First California boycotted Arizona over its stupid immigration law. Now its lawmakers are fighting back against the Texas Board of Education's changes to history textbooks — to defend McCarthy-ism, minimise Thomas Jefferson and twist the separation of church and state.

The problem is that the measures of the crackpot conservative Texas Board, headed by Rick Perry appointee Gail Lowe, pictured above, affect other states too — they're such a big market for schoolbooks that the changes they want made will creep into the books other, smaller states have to use to teach their kids. The Washington Post explain what that means kids in Texas, and elsewhere, will now be taught. In school. As history:

What it wanted, for example, was to minimize the legitimate role of the brilliant Thomas Jefferson; improperly explain the meaning and importance to the country's development of the phrase "separation of church and state"; incorrectly say that the McCarthyism of the 1950s was vindicated; require that that the United States be referred to as a "constitutional republic" rather than "democratic," (I'm betting because "democratic" sounds too much like "democrat" to these conservative Republicans); and much more.

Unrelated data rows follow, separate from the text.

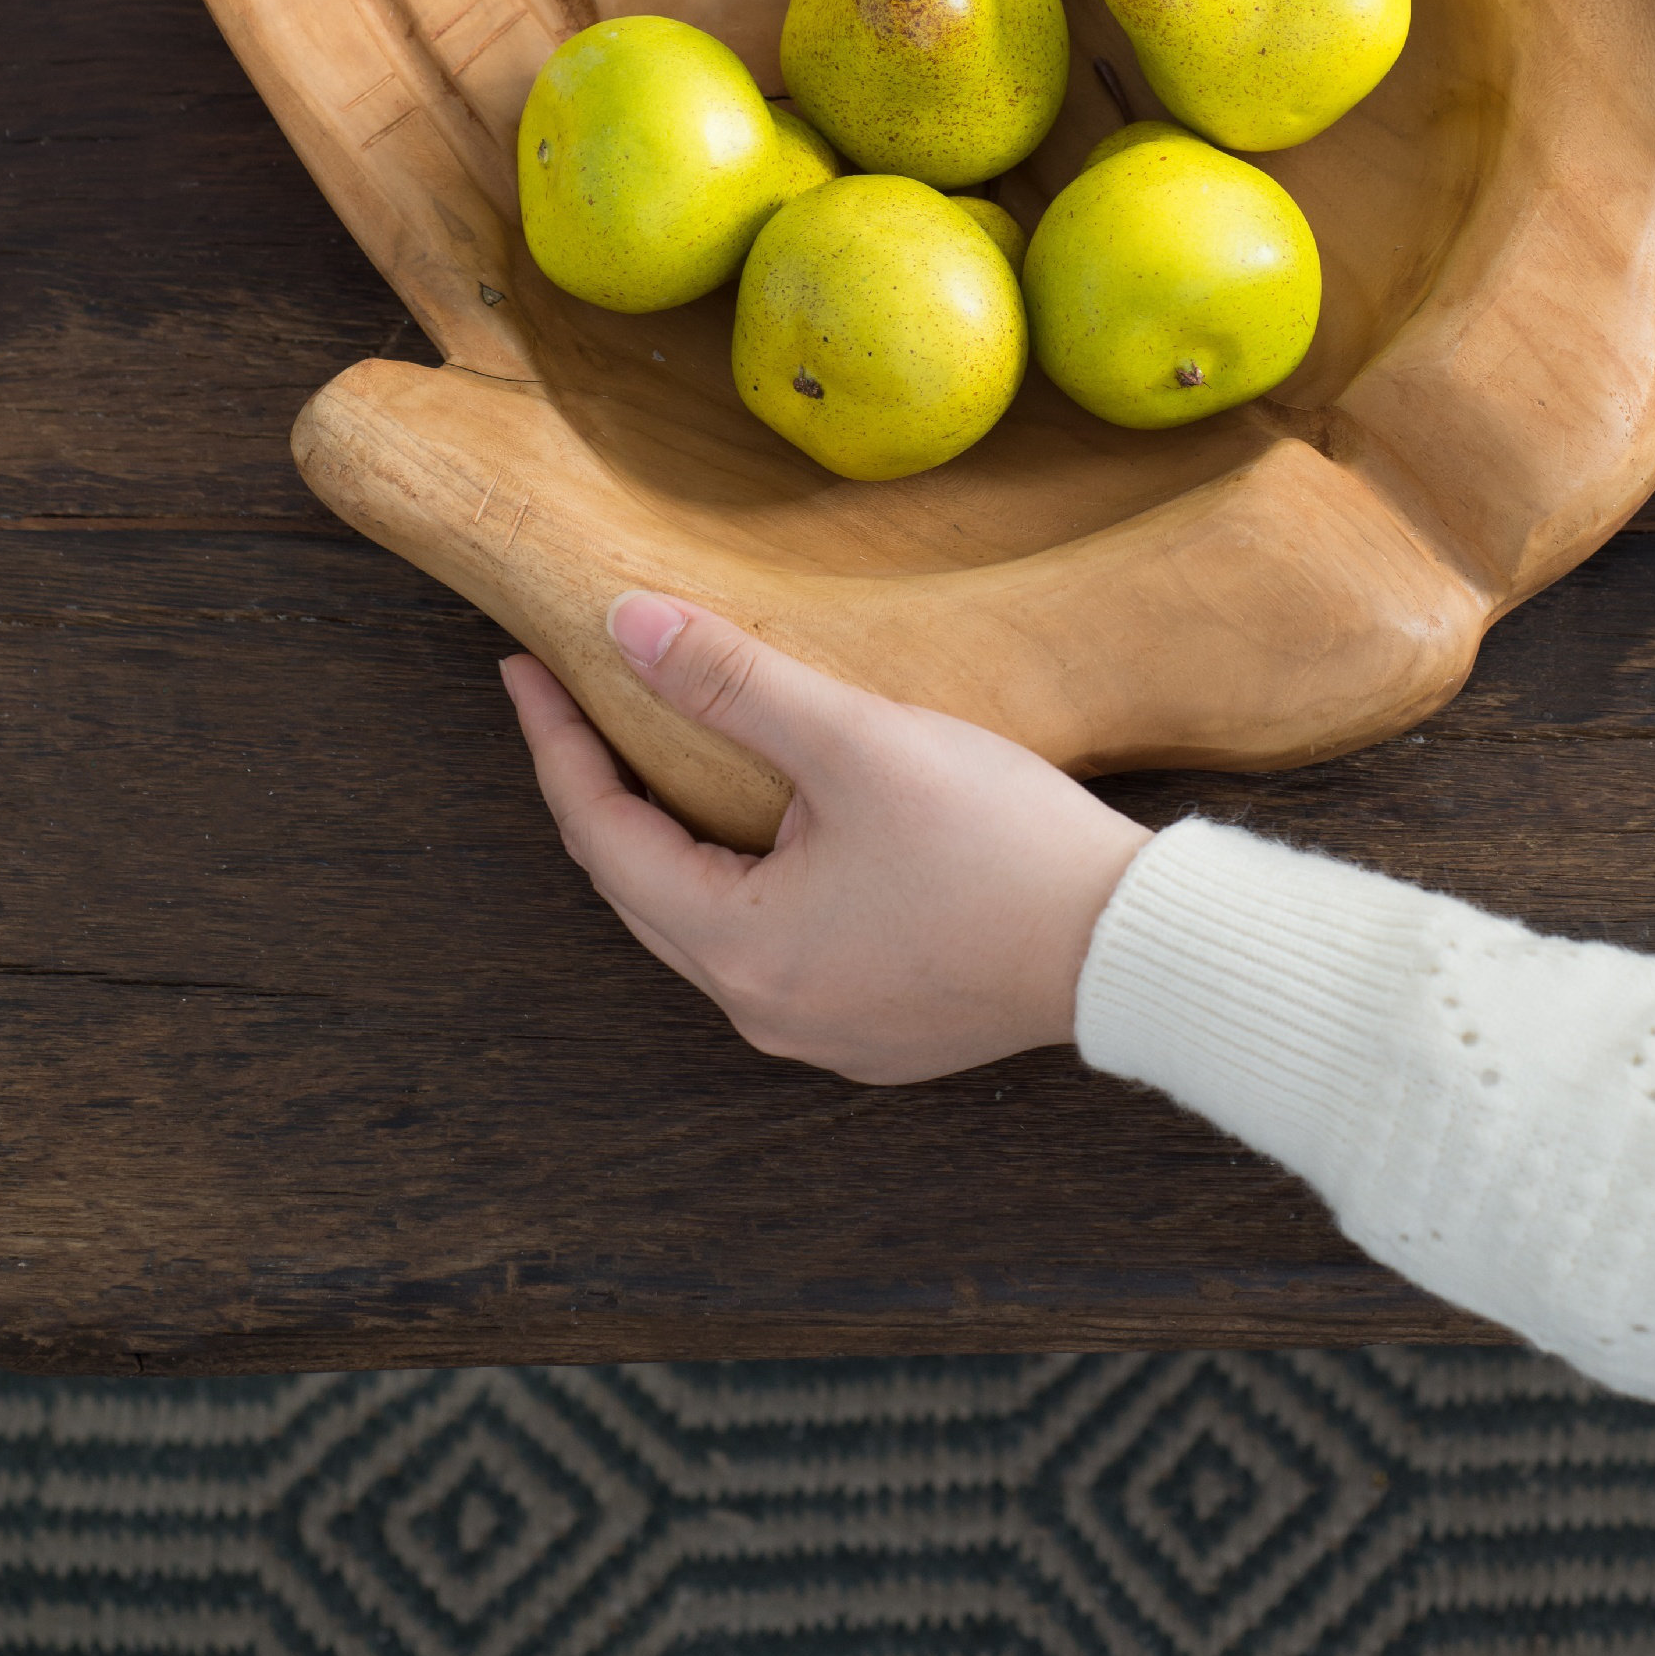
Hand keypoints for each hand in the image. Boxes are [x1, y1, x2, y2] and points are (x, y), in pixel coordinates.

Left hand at [501, 598, 1148, 1080]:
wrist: (1128, 947)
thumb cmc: (999, 845)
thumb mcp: (856, 742)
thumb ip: (733, 683)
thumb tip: (621, 626)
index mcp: (737, 946)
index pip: (602, 832)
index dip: (557, 742)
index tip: (526, 667)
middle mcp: (762, 1007)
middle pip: (640, 886)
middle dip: (600, 788)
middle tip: (573, 699)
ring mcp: (820, 1030)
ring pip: (704, 920)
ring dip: (670, 839)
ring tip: (656, 752)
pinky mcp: (876, 1027)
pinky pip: (771, 945)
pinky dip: (739, 879)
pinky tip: (765, 830)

One change that was initially approved but then rescinded, apparently because it was simply too embarrassing even for these people, was to require that the system known as the "slave trade" be known instead as the "Atlantic triangular trade." The fact that it was first approved is more than disturbing.

California, actually, is such a big textbook market itself that it's not really in danger of having such idiocy rammed down the throats of its children. But State Senator Leland Yee has introduced a bill to ensure there can be no overlap anyway. It may be purely symbolic (like the Arizona boycott). But it's better than the face-palm and sigh that most of us resort to when reading about such antics.